Jeremiah Juan Colquitt (born June 28, 1972) is an American former football player and coach. He played college football at the University of Tennessee, and was drafted by the Carolina Panthers in the 1995 NFL draft, but did not make the team. He is of no known relation to Colquitt family of punters (Dustin, Britton, Jimmy, and Craig), who also played for Tennessee.

==Early life==
Colquitt played high school football at Oak Ridge High School in Oak Ridge, Tennessee. During his senior year, he completed 86 of 155 passes for 1,168 yards and 11 touchdowns, and was named All-State. As the Wildcats' starting quarterback, he led the team to consecutive 12-1 seasons during his junior and senior years.

==College career==
Colquitt signed with Tennessee in 1990 under head coach Johnny Majors, but redshirted his first year. During the 1991 season, he was a backup to veteran quarterback Andy Kelly. He began the 1992 season competing for the starting quarterback slot, but was edged out by Heath Shuler.

When Shuler entered the NFL draft following his junior season, Colquitt became Tennessee's starting quarterback, leading a quarterback corps that included future Colorado Rockies baseball All-Star Todd Helton, future Hall-of-Famer Peyton Manning, and future Texas A&M quarterback Branndon Stewart. Seven plays into his first start against UCLA, however, Colquitt suffered a season-ending knee injury. Tennessee tried to persuade the NCAA to restore Colquitt's final year of eligibility, but the request was denied. During his collegiate career, Colquitt completed 39 of 64 passes for 477 yards, five touchdowns, and an interception.

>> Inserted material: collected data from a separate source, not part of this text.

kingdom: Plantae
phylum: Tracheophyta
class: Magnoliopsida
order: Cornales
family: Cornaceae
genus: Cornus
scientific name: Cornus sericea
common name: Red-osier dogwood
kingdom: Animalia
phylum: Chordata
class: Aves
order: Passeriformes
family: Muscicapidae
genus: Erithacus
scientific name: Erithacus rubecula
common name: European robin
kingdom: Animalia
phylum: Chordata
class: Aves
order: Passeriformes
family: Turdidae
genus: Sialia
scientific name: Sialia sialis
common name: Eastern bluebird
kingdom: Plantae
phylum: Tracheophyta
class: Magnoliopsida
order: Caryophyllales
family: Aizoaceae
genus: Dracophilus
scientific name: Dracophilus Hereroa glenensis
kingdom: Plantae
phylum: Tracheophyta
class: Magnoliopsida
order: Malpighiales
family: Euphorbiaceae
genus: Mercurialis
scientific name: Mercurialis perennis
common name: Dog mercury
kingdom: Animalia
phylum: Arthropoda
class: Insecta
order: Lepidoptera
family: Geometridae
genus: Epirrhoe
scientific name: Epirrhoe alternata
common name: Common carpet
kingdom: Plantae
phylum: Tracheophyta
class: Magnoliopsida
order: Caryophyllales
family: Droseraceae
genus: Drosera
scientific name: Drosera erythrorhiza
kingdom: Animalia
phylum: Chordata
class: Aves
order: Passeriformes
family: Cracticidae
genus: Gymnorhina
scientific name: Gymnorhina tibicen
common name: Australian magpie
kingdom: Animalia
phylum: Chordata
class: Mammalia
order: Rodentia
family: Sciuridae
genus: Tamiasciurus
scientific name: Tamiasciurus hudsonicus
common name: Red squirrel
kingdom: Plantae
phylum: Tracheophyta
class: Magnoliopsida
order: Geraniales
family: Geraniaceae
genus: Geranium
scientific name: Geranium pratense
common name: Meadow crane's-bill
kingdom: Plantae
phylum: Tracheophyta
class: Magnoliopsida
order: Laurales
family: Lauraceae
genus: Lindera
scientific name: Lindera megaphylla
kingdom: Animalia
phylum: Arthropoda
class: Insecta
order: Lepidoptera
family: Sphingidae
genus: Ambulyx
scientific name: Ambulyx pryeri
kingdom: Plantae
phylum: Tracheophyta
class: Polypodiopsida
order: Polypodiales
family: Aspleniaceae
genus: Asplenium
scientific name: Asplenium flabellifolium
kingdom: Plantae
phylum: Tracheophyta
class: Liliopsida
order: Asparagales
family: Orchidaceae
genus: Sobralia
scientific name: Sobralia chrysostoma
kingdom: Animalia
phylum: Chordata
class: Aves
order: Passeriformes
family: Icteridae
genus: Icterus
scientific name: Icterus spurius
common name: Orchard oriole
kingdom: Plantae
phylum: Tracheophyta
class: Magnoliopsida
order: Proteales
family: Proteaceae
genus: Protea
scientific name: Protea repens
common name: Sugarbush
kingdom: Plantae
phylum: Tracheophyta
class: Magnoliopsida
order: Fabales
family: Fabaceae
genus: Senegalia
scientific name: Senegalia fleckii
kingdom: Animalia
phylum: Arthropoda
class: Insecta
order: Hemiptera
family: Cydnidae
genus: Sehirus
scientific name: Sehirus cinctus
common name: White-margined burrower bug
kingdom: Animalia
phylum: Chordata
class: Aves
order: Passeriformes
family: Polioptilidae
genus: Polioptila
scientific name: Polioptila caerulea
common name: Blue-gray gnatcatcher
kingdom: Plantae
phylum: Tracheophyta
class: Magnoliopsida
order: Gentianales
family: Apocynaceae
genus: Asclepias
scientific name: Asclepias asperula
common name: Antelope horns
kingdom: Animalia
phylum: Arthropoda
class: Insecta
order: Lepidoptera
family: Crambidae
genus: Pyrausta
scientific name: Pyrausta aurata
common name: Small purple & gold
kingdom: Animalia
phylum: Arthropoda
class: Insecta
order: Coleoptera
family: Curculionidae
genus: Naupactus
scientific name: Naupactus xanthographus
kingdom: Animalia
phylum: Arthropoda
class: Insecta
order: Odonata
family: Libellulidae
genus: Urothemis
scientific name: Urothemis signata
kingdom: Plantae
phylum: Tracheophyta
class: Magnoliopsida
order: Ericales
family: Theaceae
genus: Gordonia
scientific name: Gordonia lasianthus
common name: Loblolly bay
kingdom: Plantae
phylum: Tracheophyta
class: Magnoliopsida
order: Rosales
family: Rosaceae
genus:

===Collegiate statistics===

| Season | Team | Passing |  |  |  |  |  |  |  |  |
| Cmp | Att | Pct | Yds | Avg | AY/A | TD | Int | Rtg |
| 1991 | Tennessee | 1 | 1 | 100.0 | 31 | 31.0 | 31.0 | 0 | 0 | 360.4 |
| 1992 | Tennessee | 16 | 33 | 48.5 | 190 | 5.8 | 6.4 | 1 | 0 | 106.8 |
| 1993 | Tennessee | 19 | 26 | 73.1 | 233 | 9.0 | 10.3 | 4 | 1 | 191.4 |
| 1994 | Tennessee | 3 | 4 | 75.0 | 23 | 5.8 | 5.8 | 0 | 0 | 123.3 |
| Career |  | 39 | 64 | 60.9 | 477 | 7.5 | 8.3 | 5 | 1 | 146.2 |

==Professional career==
Despite his limited playing time in college, Colquitt was selected by the Carolina Panthers in the sixth round (191st overall pick) of the 1995 NFL draft. He was waived by the team on August 23, 1995. Colquitt was a member of the Frankfurt Galaxy of the World League of American Football in 1996, but did not appear in any games for the team.

==Post-playing career==
In 1998, Colquitt was hired by his former offensive coordinator at Tennessee, David Cutcliffe, as recruiting coordinator at Ole Miss. In 1999, he was promoted to director of recruiting. He left Mississippi two months later to become an offensive assistant and quality control coach with the Seattle Seahawks. He was let go by the team following the 2002 season.